Extracted page text data
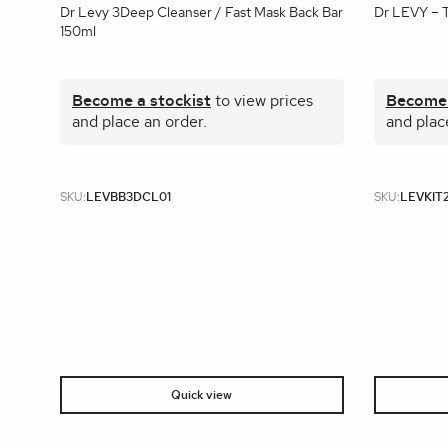
Dr Levy 3Deep Cleanser / Fast Mask Back Bar
Dr LEVY – 
150ml
Become a stockist
to view prices
Become 
and place an order.
and plac
SKU:
LEVBB3DCL01
SKU:
LEVKIT
Quick view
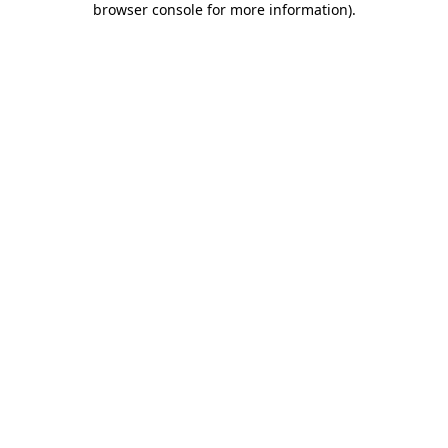
browser console for more information)
.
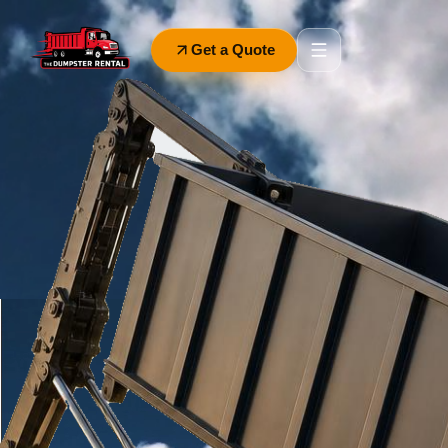
Get a Quote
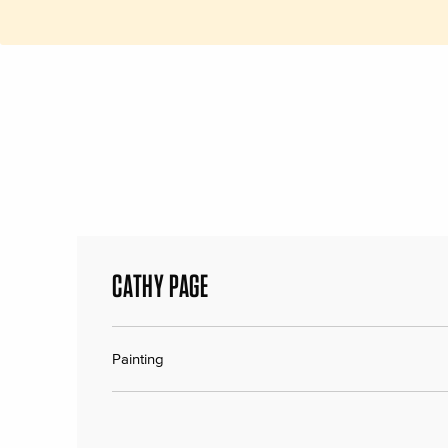
CATHY PAGE
Painting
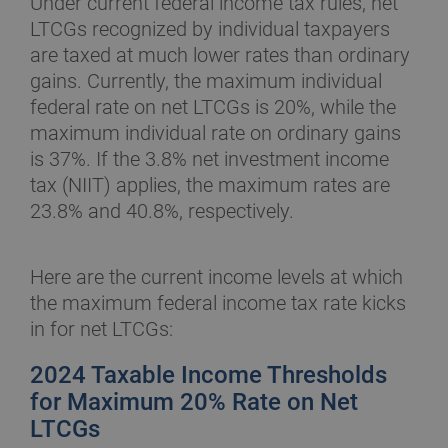
Under current federal income tax rules, net
LTCGs recognized by individual taxpayers
are taxed at much lower rates than ordinary
gains. Currently, the maximum individual
federal rate on net LTCGs is 20%, while the
maximum individual rate on ordinary gains
is 37%. If the 3.8% net investment income
tax (NIIT) applies, the maximum rates are
23.8% and 40.8%, respectively.
Here are the current income levels at which
the maximum federal income tax rate kicks
in for net LTCGs:
2024 Taxable Income Thresholds
for Maximum 20% Rate on Net
LTCGs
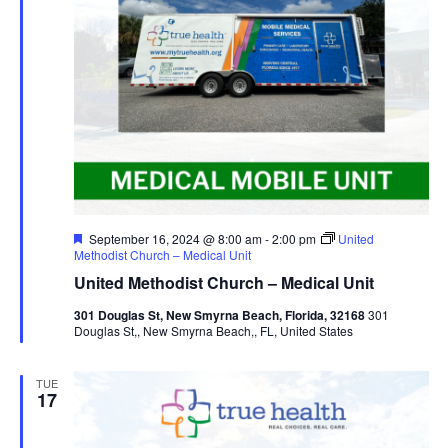
Featured
September 16, 2024 @ 8:00 am
-
2:00 pm
United
Methodist Church – Medical Unit
United Methodist Church – Medical Unit
301 Douglas St, New Smyrna Beach, Florida, 32168
301
Douglas St,, New Smyrna Beach,, FL, United States
TUE
17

**Exercise aim**.
Print all entries exactly. The images do not belong in the copy.

**Answer to this task**.
Dr Levy 3Deep Cleanser / Fast Mask Back Bar
Dr LEVY – 
150ml
Become a stockist
to view prices
Become 
and place an order.
and plac
SKU:
LEVBB3DCL01
SKU:
LEVKIT
Quick view
browser console for more information)
.
Get a Quote
CATHY PAGE
Painting
Under current federal income tax rules, net
LTCGs recognized by individual taxpayers
are taxed at much lower rates than ordinary
gains. Currently, the maximum individual
federal rate on net LTCGs is 20%, while the
maximum individual rate on ordinary gains
is 37%. If the 3.8% net investment income
tax (NIIT) applies, the maximum rates are
23.8% and 40.8%, respectively.
Here are the current income levels at which
the maximum federal income tax rate kicks
in for net LTCGs:
2024 Taxable Income Thresholds
for Maximum 20% Rate on Net
LTCGs
Featured
September 16, 2024 @ 8:00 am
-
2:00 pm
United
Methodist Church – Medical Unit
United Methodist Church – Medical Unit
301 Douglas St, New Smyrna Beach, Florida, 32168
301
Douglas St,, New Smyrna Beach,, FL, United States
TUE
17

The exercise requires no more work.